As far as I know Linkerd does not (yet) have such a feature though, so this post seems like a reasonable alternative.

adlleong 5 years ago

That's right, and there are some interesting trade-offs. Having failure injection built-in is convenient but running a separate service gives you full control over the error responses. This can be useful if you want to simulate responses with error bodies, for example.

adlleong 5 years ago

I'm the author of this blog post and I'm more than happy to answer any questions people have!

jrockway 5 years ago

So... if I were going to inject failures into my service mesh, it would be my service mesh that I'd be counting on to do the retry after the failure. Does it even make sense to do it in that case?

ihcsim 5 years ago

It will be helpful for testing your retries, and getting insights into your client's behaviour in the event of service failures.

samstave 5 years ago

You know what would be an interesting service:

Chaos monkey/failure injection-as-a-service: in that you define the parameters by which you wanted to be assessed...
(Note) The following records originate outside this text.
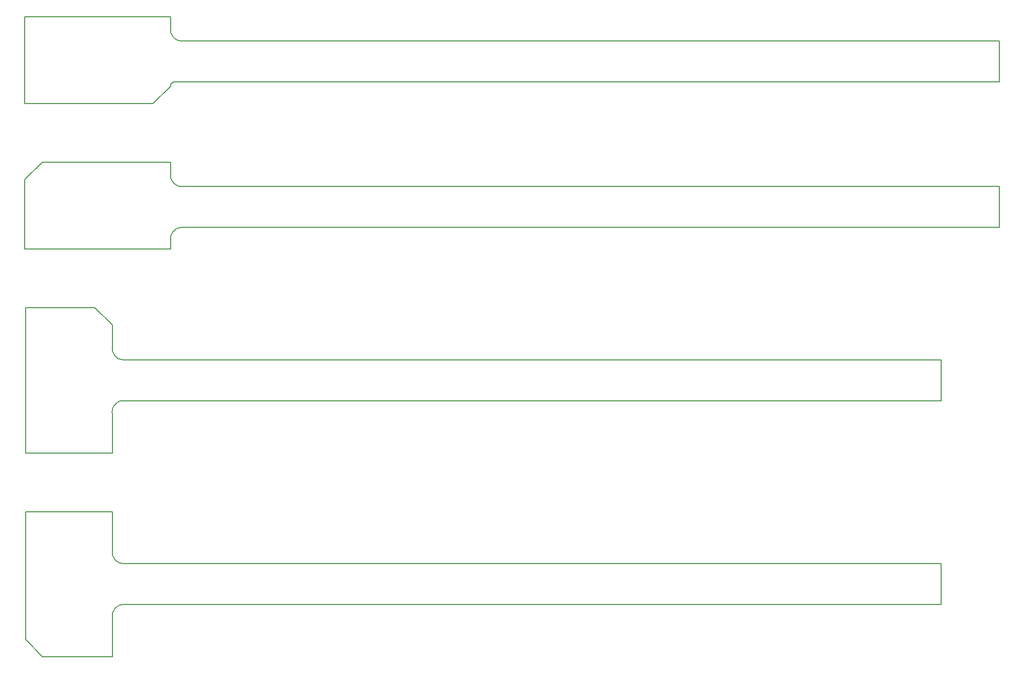
<source format=gbr>
G04 (created by PCBNEW-RS274X (2011-aug-04)-testing) date Wed 07 Dec 2011 02:34:08 PM CET*
G01*
G70*
G90*
%MOIN*%
G04 Gerber Fmt 3.4, Leading zero omitted, Abs format*
%FSLAX34Y34*%
G04 APERTURE LIST*
%ADD10C,0.006000*%
G04 APERTURE END LIST*
G54D10*
X25591Y-53130D02*
X25591Y-50394D01*
X26378Y-49607D02*
X26310Y-49610D01*
X26242Y-49619D01*
X26175Y-49634D01*
X26109Y-49655D01*
X26046Y-49681D01*
X25985Y-49713D01*
X25927Y-49750D01*
X25873Y-49792D01*
X25822Y-49838D01*
X25776Y-49889D01*
X25734Y-49943D01*
X25697Y-50001D01*
X25665Y-50062D01*
X25639Y-50125D01*
X25618Y-50191D01*
X25603Y-50258D01*
X25594Y-50326D01*
X25591Y-50394D01*
X81594Y-49606D02*
X26378Y-49606D01*
X26378Y-46850D02*
X81594Y-46850D01*
X25591Y-46161D02*
X25591Y-43327D01*
X25591Y-36713D02*
X25591Y-39370D01*
X81594Y-35827D02*
X26280Y-35827D01*
X26378Y-33071D02*
X81594Y-33071D01*
X25591Y-32283D02*
X25591Y-30709D01*
X30315Y-24114D02*
X85531Y-24114D01*
X29528Y-25571D02*
X29528Y-24803D01*
X30315Y-21358D02*
X85531Y-21358D01*
X29528Y-20583D02*
X29528Y-19705D01*
X85531Y-14272D02*
X29823Y-14272D01*
X30315Y-11516D02*
X85531Y-11516D01*
X29528Y-10728D02*
X29528Y-09862D01*
X25591Y-46063D02*
X25594Y-46131D01*
X25603Y-46199D01*
X25618Y-46266D01*
X25639Y-46332D01*
X25665Y-46395D01*
X25697Y-46456D01*
X25734Y-46514D01*
X25776Y-46568D01*
X25822Y-46619D01*
X25873Y-46665D01*
X25927Y-46707D01*
X25985Y-46744D01*
X26046Y-46776D01*
X26109Y-46802D01*
X26175Y-46823D01*
X26242Y-46838D01*
X26310Y-46847D01*
X26378Y-46850D01*
X26279Y-35828D02*
X26211Y-35839D01*
X26144Y-35857D01*
X26079Y-35880D01*
X26016Y-35909D01*
X25956Y-35943D01*
X25899Y-35983D01*
X25846Y-36027D01*
X25797Y-36076D01*
X25752Y-36128D01*
X25712Y-36185D01*
X25677Y-36245D01*
X25647Y-36307D01*
X25623Y-36372D01*
X25605Y-36439D01*
X25593Y-36507D01*
X25586Y-36576D01*
X25586Y-36644D01*
X25592Y-36713D01*
X25590Y-32283D02*
X25593Y-32351D01*
X25602Y-32419D01*
X25617Y-32486D01*
X25638Y-32552D01*
X25664Y-32616D01*
X25696Y-32676D01*
X25733Y-32734D01*
X25775Y-32789D01*
X25821Y-32840D01*
X25872Y-32886D01*
X25927Y-32928D01*
X25985Y-32965D01*
X26045Y-32997D01*
X26109Y-33023D01*
X26175Y-33044D01*
X26242Y-33059D01*
X26310Y-33068D01*
X26378Y-33071D01*
X30315Y-24115D02*
X30247Y-24118D01*
X30179Y-24127D01*
X30112Y-24142D01*
X30046Y-24163D01*
X29983Y-24189D01*
X29922Y-24221D01*
X29864Y-24258D01*
X29810Y-24300D01*
X29759Y-24346D01*
X29713Y-24397D01*
X29671Y-24451D01*
X29634Y-24509D01*
X29602Y-24570D01*
X29576Y-24633D01*
X29555Y-24699D01*
X29540Y-24766D01*
X29531Y-24834D01*
X29528Y-24902D01*
X29528Y-20571D02*
X29531Y-20639D01*
X29540Y-20707D01*
X29555Y-20774D01*
X29576Y-20840D01*
X29602Y-20903D01*
X29634Y-20964D01*
X29671Y-21022D01*
X29713Y-21076D01*
X29759Y-21127D01*
X29810Y-21173D01*
X29864Y-21215D01*
X29922Y-21252D01*
X29983Y-21284D01*
X30046Y-21310D01*
X30112Y-21331D01*
X30179Y-21346D01*
X30247Y-21355D01*
X30315Y-21358D01*
X29823Y-14272D02*
X29798Y-14274D01*
X29772Y-14277D01*
X29747Y-14283D01*
X29723Y-14290D01*
X29699Y-14300D01*
X29676Y-14312D01*
X29654Y-14326D01*
X29634Y-14342D01*
X29615Y-14359D01*
X29598Y-14378D01*
X29582Y-14398D01*
X29568Y-14420D01*
X29556Y-14443D01*
X29546Y-14467D01*
X29539Y-14491D01*
X29533Y-14516D01*
X29530Y-14542D01*
X29528Y-14567D01*
X29527Y-10728D02*
X29530Y-10796D01*
X29539Y-10864D01*
X29554Y-10931D01*
X29575Y-10997D01*
X29601Y-11061D01*
X29633Y-11121D01*
X29670Y-11179D01*
X29712Y-11234D01*
X29758Y-11285D01*
X29809Y-11331D01*
X29864Y-11373D01*
X29922Y-11410D01*
X29982Y-11442D01*
X30046Y-11468D01*
X30112Y-11489D01*
X30179Y-11504D01*
X30247Y-11513D01*
X30315Y-11516D01*
X19685Y-09862D02*
X29528Y-09862D01*
X19685Y-15728D02*
X19685Y-09862D01*
X28347Y-15728D02*
X19685Y-15728D01*
X29528Y-14567D02*
X28347Y-15728D01*
X19685Y-25571D02*
X29528Y-25571D01*
X19685Y-20866D02*
X19685Y-25571D01*
X20866Y-19705D02*
X19685Y-20866D01*
X29528Y-19705D02*
X20866Y-19705D01*
X19724Y-39370D02*
X25591Y-39370D01*
X19724Y-29527D02*
X19724Y-39370D01*
X24409Y-29527D02*
X19724Y-29527D01*
X25591Y-30709D02*
X24409Y-29527D01*
X20866Y-53130D02*
X25591Y-53130D01*
X19724Y-51969D02*
X20866Y-53130D01*
X19724Y-43327D02*
X19724Y-51969D01*
X25591Y-43327D02*
X19724Y-43327D01*
X81594Y-46850D02*
X81594Y-49606D01*
X81594Y-33071D02*
X81594Y-35827D01*
X85531Y-21358D02*
X85531Y-24114D01*
X85531Y-11516D02*
X85531Y-14272D01*
M02*

</source>
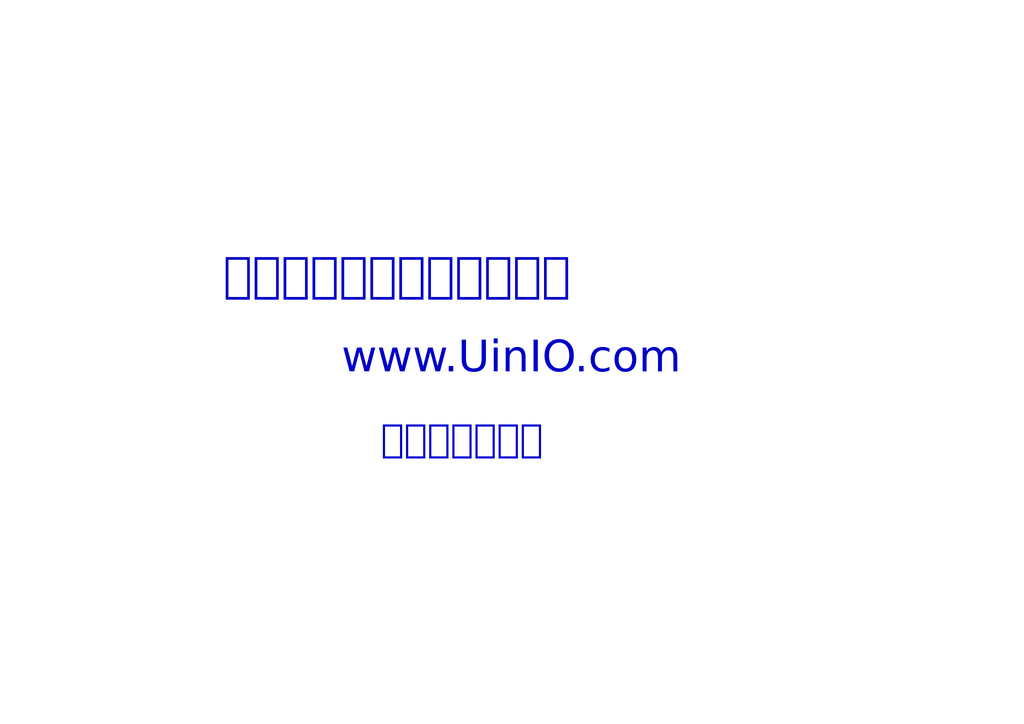
<source format=kicad_sch>
(kicad_sch (version 20230121) (generator eeschema)

  (uuid 7da2d47f-2c07-491f-96e1-e32fee6dfbd6)

  (paper "A4")

  (title_block
    (title "UINIO-Peg-Board")
    (date "2024-01-12")
    (rev "Version 1.0.1")
    (company "UinIO.com 电子技术实验室")
  )

  (lib_symbols
  )


  (text "www.UinIO.com" (at 99.06 111.76 0)
    (effects (font (face "Russo One") (size 9 9)) (justify left bottom))
    (uuid 697dab92-b92f-48c9-b531-1cedde551ed2)
  )
  (text "电子技术实验室" (at 110.49 134.62 0)
    (effects (font (face "思源黑体") (size 8 8)) (justify left bottom))
    (uuid a19c8fe3-7e91-4774-90b0-fa1bd198e6a5)
  )
  (text "万能的洞洞板不需要原理图" (at 64.77 88.9 0)
    (effects (font (face "思源黑体") (size 10 10)) (justify left bottom))
    (uuid dd26c83b-2542-4eca-8f77-8016955785c2)
  )

  (sheet_instances
    (path "/" (page "1"))
  )
)

</source>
King of like pen test contractors...

So OK let me spin up an environ and attack the fuck out of it. Show me where im weak. So that in prod... im good.

0vermorrow 5 years ago

You mean like https://www.gremlin.com/ ?
One of the founders of Gremlin is an Engineer that worked in Netflix and probably worked on Chaos Monkey as well :)
- adlleong 5 years ago
  
  If I understand correctly, one of the limitations of doing application level failure injection with Gremlin is that you need to integrate it into your code: https://www.gremlin.com/docs/application-layer/installation/
  It might be interesting to combine these approaches and use a traffic split to send a percentage of traffic to Gremlin instead of integrating into the code directly.
- barbecue_sauce 5 years ago
  
  Shh, you're going to wake up the TinkerPop Gremlin guy.
jrockway 5 years ago

These kinds of errors are going to happen in production, whether you inject them or let them occur naturally. Any release process that doesn't go perfectly with a drain / rebalance / start new version / rebalance per (backend, proxy) combo is going to have a timeout or broken connection between the proxy and the backend as it restarts. Should you return 502 to your users when that happens? Nope, just retry on a different backend. This lets you test that.